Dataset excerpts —

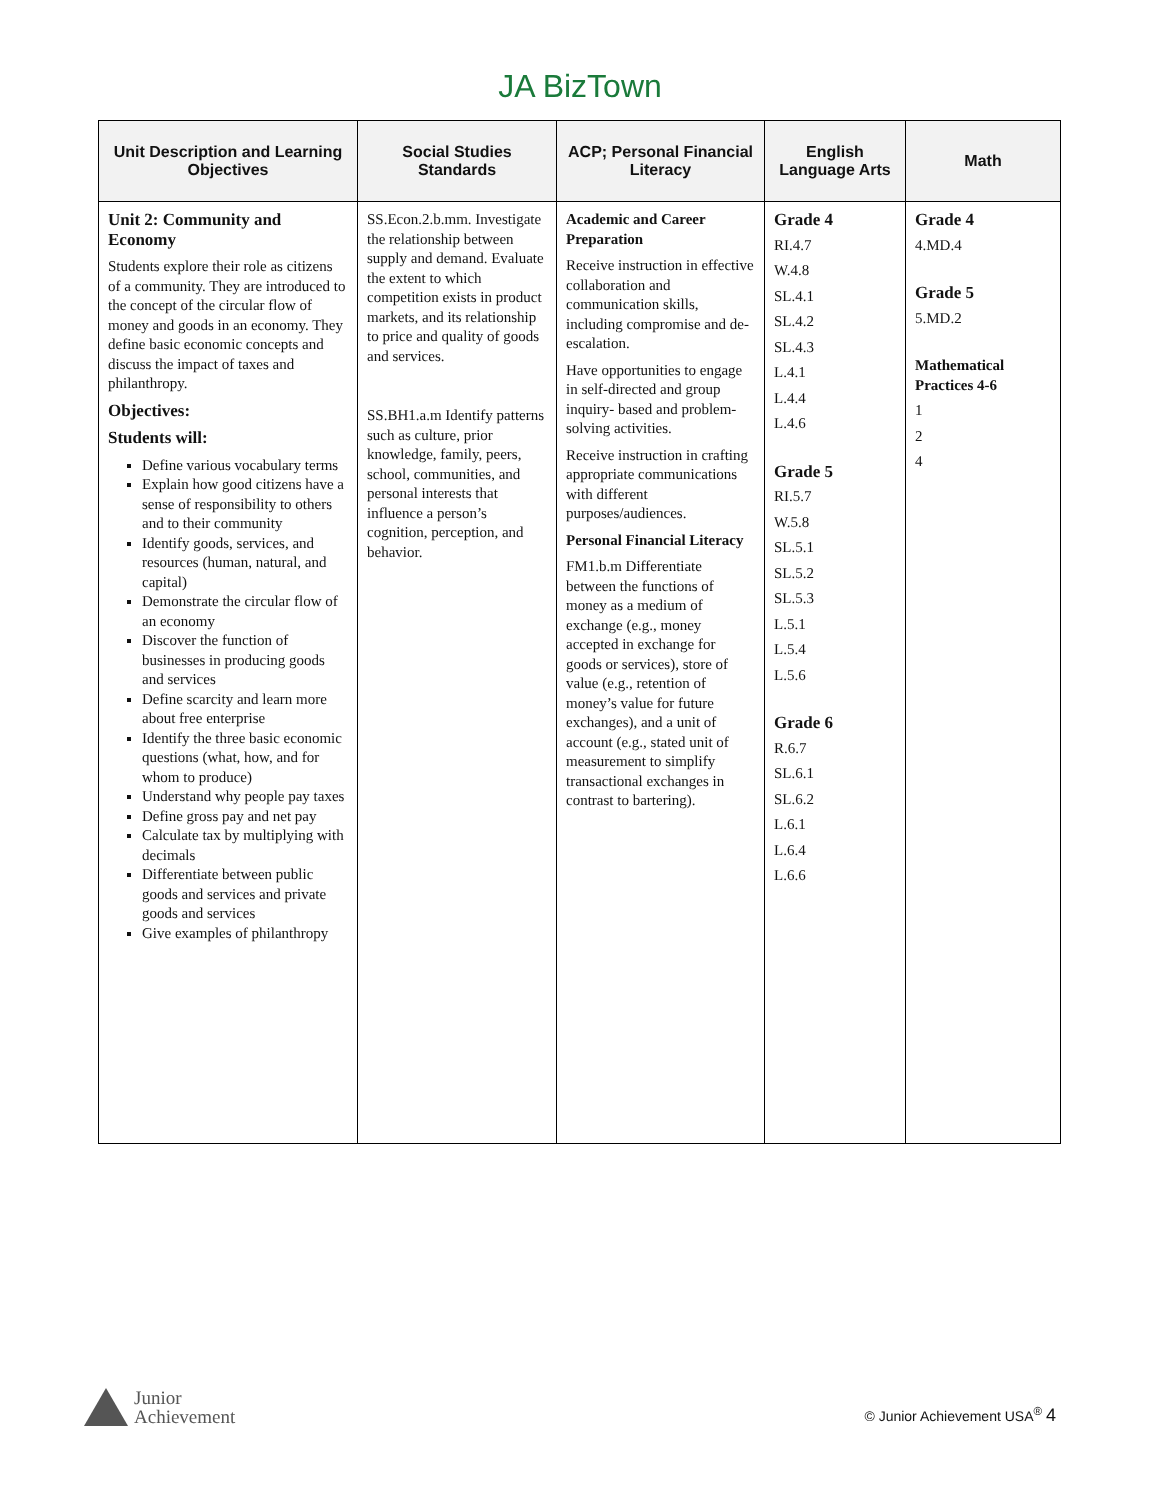JA BizTown
| Unit Description and Learning Objectives | Social Studies Standards | ACP; Personal Financial Literacy | English Language Arts | Math |
| --- | --- | --- | --- | --- |
| Unit 2: Community and Economy Students explore their role as citizens of a community. They are introduced to the concept of the circular flow of money and goods in an economy. They define basic economic concepts and discuss the impact of taxes and philanthropy. Objectives: Students will: Define various vocabulary terms Explain how good citizens have a sense of responsibility to others and to their community Identify goods, services, and resources (human, natural, and capital) Demonstrate the circular flow of an economy Discover the function of businesses in producing goods and services Define scarcity and learn more about free enterprise Identify the three basic economic questions (what, how, and for whom to produce) Understand why people pay taxes Define gross pay and net pay Calculate tax by multiplying with decimals Differentiate between public goods and services and private goods and services Give examples of philanthropy | SS.Econ.2.b.mm. Investigate the relationship between supply and demand. Evaluate the extent to which competition exists in product markets, and its relationship to price and quality of goods and services. SS.BH1.a.m Identify patterns such as culture, prior knowledge, family, peers, school, communities, and personal interests that influence a person’s cognition, perception, and behavior. | Academic and Career Preparation Receive instruction in effective collaboration and communication skills, including compromise and de-escalation. Have opportunities to engage in self-directed and group inquiry- based and problem-solving activities. Receive instruction in crafting appropriate communications with different purposes/audiences. Personal Financial Literacy FM1.b.m Differentiate between the functions of money as a medium of exchange (e.g., money accepted in exchange for goods or services), store of value (e.g., retention of money’s value for future exchanges), and a unit of account (e.g., stated unit of measurement to simplify transactional exchanges in contrast to bartering). | Grade 4 RI.4.7 W.4.8 SL.4.1 SL.4.2 SL.4.3 L.4.1 L.4.4 L.4.6 Grade 5 RI.5.7 W.5.8 SL.5.1 SL.5.2 SL.5.3 L.5.1 L.5.4 L.5.6 Grade 6 R.6.7 SL.6.1 SL.6.2 L.6.1 L.6.4 L.6.6 | Grade 4 4.MD.4 Grade 5 5.MD.2 Mathematical Practices 4-6 1 2 4 |
Junior
Achievement
© Junior Achievement USA<sup>®</sup> 4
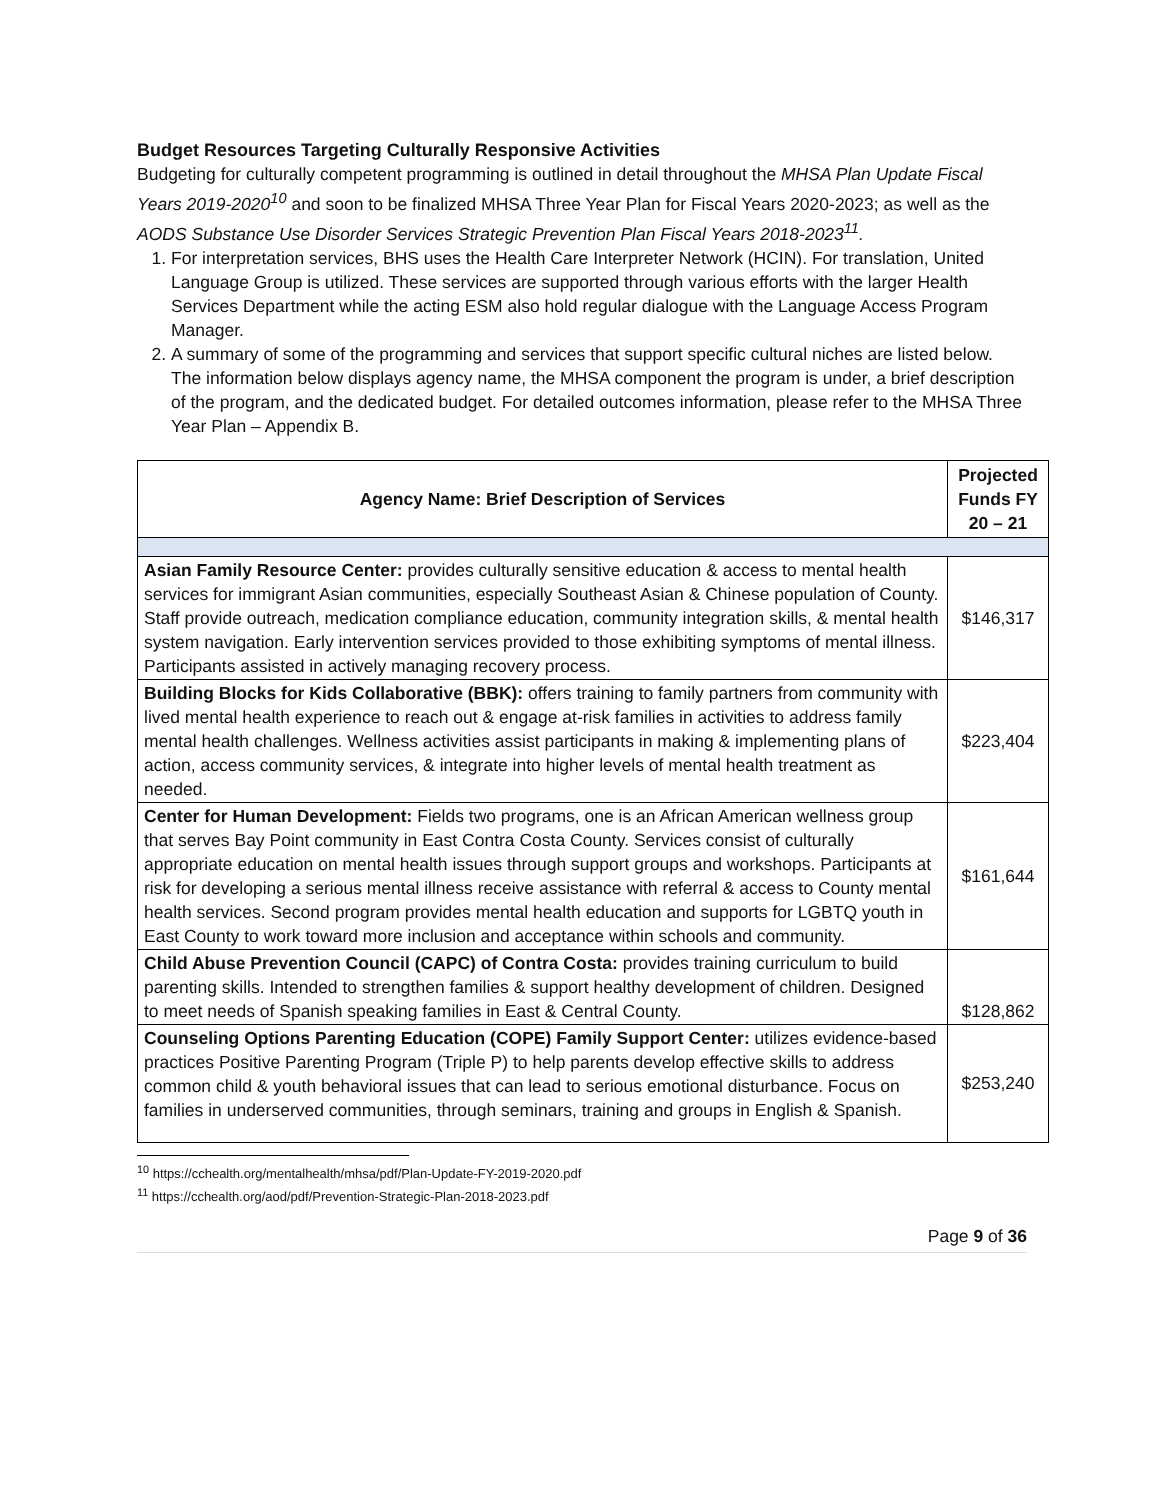Budget Resources Targeting Culturally Responsive Activities
Budgeting for culturally competent programming is outlined in detail throughout the MHSA Plan Update Fiscal Years 2019-2020<sup>10</sup> and soon to be finalized MHSA Three Year Plan for Fiscal Years 2020-2023; as well as the AODS Substance Use Disorder Services Strategic Prevention Plan Fiscal Years 2018-2023<sup>11</sup>.
1. For interpretation services, BHS uses the Health Care Interpreter Network (HCIN). For translation, United Language Group is utilized. These services are supported through various efforts with the larger Health Services Department while the acting ESM also hold regular dialogue with the Language Access Program Manager.
2. A summary of some of the programming and services that support specific cultural niches are listed below. The information below displays agency name, the MHSA component the program is under, a brief description of the program, and the dedicated budget. For detailed outcomes information, please refer to the MHSA Three Year Plan – Appendix B.
| Agency Name: Brief Description of Services | Projected Funds FY 20 – 21 |
| --- | --- |
| Asian Family Resource Center: provides culturally sensitive education & access to mental health services for immigrant Asian communities, especially Southeast Asian & Chinese population of County. Staff provide outreach, medication compliance education, community integration skills, & mental health system navigation. Early intervention services provided to those exhibiting symptoms of mental illness. Participants assisted in actively managing recovery process. | $146,317 |
| Building Blocks for Kids Collaborative (BBK): offers training to family partners from community with lived mental health experience to reach out & engage at-risk families in activities to address family mental health challenges. Wellness activities assist participants in making & implementing plans of action, access community services, & integrate into higher levels of mental health treatment as needed. | $223,404 |
| Center for Human Development: Fields two programs, one is an African American wellness group that serves Bay Point community in East Contra Costa County. Services consist of culturally appropriate education on mental health issues through support groups and workshops. Participants at risk for developing a serious mental illness receive assistance with referral & access to County mental health services. Second program provides mental health education and supports for LGBTQ youth in East County to work toward more inclusion and acceptance within schools and community. | $161,644 |
| Child Abuse Prevention Council (CAPC) of Contra Costa: provides training curriculum to build parenting skills. Intended to strengthen families & support healthy development of children. Designed to meet needs of Spanish speaking families in East & Central County. | $128,862 |
| Counseling Options Parenting Education (COPE) Family Support Center: utilizes evidence-based practices Positive Parenting Program (Triple P) to help parents develop effective skills to address common child & youth behavioral issues that can lead to serious emotional disturbance. Focus on families in underserved communities, through seminars, training and groups in English & Spanish. | $253,240 |
<sup>10</sup> https://cchealth.org/mentalhealth/mhsa/pdf/Plan-Update-FY-2019-2020.pdf
<sup>11</sup> https://cchealth.org/aod/pdf/Prevention-Strategic-Plan-2018-2023.pdf
Page 9 of 36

Work item — Counting only lines that hold the word "Achievement", state how many there are in the data. Write the number alone.

Response — 2